* WHAT THIS TASK INVOLVES: Please write out the records line for line, unchanged, from the start through the line containing "от 1 152 000 ₽", that line included.

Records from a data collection
──────────
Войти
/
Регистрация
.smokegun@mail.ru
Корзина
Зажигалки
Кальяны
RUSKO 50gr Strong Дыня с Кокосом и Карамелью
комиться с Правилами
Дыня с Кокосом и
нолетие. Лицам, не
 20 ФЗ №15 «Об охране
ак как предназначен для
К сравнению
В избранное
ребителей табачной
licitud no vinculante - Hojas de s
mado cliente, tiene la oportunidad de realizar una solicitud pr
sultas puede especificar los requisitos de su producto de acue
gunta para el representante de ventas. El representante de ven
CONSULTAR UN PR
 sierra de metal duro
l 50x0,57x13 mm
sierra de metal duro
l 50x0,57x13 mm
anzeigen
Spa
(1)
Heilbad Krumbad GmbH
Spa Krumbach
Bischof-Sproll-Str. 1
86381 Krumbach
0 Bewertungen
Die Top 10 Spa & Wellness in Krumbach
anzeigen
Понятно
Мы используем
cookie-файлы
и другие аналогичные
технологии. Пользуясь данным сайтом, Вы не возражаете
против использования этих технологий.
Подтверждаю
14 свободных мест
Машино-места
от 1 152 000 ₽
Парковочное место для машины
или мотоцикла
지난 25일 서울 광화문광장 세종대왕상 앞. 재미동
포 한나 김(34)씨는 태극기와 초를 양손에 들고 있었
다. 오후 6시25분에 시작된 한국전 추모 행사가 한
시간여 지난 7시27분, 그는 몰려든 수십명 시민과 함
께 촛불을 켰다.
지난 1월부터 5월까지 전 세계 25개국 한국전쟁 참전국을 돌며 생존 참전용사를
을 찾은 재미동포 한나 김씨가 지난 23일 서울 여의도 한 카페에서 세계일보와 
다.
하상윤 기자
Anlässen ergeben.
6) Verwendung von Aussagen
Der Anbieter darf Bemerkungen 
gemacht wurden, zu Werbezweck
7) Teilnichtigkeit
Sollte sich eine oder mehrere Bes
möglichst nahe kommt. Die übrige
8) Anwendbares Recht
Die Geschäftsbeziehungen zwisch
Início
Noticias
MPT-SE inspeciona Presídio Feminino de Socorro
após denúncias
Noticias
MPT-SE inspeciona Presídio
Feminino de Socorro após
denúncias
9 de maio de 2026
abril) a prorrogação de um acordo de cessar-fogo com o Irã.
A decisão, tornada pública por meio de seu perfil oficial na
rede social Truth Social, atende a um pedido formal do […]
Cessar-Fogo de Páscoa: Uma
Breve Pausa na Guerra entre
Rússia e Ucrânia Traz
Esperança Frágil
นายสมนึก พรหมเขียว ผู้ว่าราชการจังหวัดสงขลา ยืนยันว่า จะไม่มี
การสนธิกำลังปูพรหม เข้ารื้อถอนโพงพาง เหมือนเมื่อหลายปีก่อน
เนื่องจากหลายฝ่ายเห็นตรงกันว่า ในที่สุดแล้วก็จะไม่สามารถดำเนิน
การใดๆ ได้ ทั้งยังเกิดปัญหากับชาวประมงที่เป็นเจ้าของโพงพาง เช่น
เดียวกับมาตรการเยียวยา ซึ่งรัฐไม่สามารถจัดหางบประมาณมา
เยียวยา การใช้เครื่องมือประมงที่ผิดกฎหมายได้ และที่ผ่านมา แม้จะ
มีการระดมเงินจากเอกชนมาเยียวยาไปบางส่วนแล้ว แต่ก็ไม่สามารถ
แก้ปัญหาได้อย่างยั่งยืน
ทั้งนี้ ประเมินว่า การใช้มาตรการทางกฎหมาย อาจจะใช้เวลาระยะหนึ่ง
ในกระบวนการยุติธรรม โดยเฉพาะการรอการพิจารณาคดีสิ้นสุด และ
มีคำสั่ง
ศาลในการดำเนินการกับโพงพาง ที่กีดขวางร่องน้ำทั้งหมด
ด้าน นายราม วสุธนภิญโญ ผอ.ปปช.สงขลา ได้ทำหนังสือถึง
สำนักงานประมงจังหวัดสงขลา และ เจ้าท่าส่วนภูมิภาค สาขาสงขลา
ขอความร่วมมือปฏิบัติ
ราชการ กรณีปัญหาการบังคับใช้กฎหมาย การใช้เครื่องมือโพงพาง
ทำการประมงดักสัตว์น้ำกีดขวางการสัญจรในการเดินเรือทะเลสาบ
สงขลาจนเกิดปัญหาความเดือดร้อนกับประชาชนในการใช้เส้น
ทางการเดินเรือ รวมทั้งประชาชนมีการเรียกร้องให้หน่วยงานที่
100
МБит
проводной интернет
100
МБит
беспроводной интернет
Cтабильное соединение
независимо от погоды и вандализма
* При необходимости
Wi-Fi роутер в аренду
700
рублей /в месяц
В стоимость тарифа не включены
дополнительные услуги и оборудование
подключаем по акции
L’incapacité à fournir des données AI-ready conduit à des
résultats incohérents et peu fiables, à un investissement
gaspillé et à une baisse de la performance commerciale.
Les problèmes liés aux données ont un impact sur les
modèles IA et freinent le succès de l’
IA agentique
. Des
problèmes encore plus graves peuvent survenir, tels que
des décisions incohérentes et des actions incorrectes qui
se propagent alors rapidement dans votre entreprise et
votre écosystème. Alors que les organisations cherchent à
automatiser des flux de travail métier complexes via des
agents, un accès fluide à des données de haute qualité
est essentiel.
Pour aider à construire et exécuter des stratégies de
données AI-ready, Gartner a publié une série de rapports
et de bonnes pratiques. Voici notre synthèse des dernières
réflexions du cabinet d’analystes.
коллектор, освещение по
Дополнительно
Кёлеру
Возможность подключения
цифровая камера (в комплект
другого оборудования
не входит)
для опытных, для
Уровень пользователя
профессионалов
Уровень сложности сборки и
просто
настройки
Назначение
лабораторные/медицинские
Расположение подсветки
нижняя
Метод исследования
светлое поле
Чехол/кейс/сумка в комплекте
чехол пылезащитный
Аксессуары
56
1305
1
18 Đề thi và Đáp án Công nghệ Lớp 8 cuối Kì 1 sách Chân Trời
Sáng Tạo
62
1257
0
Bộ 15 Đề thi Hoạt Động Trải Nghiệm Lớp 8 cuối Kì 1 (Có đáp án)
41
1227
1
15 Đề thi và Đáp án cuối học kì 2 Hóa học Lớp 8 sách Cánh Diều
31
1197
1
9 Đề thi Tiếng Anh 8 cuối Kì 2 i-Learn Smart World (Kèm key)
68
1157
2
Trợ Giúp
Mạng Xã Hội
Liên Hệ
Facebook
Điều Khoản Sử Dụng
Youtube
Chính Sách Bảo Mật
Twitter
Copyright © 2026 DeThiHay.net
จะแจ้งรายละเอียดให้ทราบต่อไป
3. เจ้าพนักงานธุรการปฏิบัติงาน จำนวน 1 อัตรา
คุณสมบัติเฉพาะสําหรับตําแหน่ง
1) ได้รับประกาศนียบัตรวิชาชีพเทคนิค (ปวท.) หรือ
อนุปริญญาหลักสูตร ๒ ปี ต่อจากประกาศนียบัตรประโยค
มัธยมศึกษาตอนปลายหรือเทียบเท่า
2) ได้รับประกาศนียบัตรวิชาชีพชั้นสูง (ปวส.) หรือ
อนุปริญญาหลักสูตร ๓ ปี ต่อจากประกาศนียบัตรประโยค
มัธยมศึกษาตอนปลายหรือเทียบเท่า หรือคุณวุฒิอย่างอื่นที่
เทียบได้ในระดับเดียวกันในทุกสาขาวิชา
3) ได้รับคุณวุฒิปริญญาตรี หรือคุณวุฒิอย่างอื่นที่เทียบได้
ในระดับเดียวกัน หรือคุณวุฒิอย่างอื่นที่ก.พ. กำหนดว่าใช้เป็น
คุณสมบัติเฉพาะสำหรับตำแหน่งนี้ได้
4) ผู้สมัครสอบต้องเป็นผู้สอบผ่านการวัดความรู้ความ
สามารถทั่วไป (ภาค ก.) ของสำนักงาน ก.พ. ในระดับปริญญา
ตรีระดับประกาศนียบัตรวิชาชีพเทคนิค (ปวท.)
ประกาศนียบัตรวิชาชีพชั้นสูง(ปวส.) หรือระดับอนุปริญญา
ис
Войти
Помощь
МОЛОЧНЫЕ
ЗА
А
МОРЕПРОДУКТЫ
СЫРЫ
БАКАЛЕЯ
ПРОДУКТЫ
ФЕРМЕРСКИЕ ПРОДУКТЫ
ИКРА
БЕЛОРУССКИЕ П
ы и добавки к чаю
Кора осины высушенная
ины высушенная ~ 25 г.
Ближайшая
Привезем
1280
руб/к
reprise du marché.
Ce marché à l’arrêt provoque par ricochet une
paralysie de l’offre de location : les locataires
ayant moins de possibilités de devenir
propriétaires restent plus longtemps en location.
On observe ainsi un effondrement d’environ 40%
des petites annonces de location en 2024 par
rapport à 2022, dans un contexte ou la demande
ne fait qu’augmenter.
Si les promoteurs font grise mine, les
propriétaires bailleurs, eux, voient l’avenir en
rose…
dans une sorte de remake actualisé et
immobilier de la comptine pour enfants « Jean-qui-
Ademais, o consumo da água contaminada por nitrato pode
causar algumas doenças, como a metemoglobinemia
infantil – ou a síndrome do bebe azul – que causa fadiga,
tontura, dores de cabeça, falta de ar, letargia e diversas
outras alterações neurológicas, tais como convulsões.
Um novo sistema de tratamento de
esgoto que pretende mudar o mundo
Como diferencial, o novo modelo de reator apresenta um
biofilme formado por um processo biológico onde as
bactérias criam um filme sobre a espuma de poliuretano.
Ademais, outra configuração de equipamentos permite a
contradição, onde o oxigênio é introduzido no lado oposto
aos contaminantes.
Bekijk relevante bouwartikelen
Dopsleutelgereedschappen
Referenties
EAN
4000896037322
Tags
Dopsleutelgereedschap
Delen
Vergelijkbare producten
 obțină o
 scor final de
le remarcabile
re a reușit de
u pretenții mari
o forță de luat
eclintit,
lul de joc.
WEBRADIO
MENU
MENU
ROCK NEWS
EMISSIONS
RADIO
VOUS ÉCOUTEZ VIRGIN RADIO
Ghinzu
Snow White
──────────
* WRITTEN ANSWER:
Войти
/
Регистрация
.smokegun@mail.ru
Корзина
Зажигалки
Кальяны
RUSKO 50gr Strong Дыня с Кокосом и Карамелью
комиться с Правилами
Дыня с Кокосом и
нолетие. Лицам, не
 20 ФЗ №15 «Об охране
ак как предназначен для
К сравнению
В избранное
ребителей табачной
licitud no vinculante - Hojas de s
mado cliente, tiene la oportunidad de realizar una solicitud pr
sultas puede especificar los requisitos de su producto de acue
gunta para el representante de ventas. El representante de ven
CONSULTAR UN PR
 sierra de metal duro
l 50x0,57x13 mm
sierra de metal duro
l 50x0,57x13 mm
anzeigen
Spa
(1)
Heilbad Krumbad GmbH
Spa Krumbach
Bischof-Sproll-Str. 1
86381 Krumbach
0 Bewertungen
Die Top 10 Spa & Wellness in Krumbach
anzeigen
Понятно
Мы используем
cookie-файлы
и другие аналогичные
технологии. Пользуясь данным сайтом, Вы не возражаете
против использования этих технологий.
Подтверждаю
14 свободных мест
Машино-места
от 1 152 000 ₽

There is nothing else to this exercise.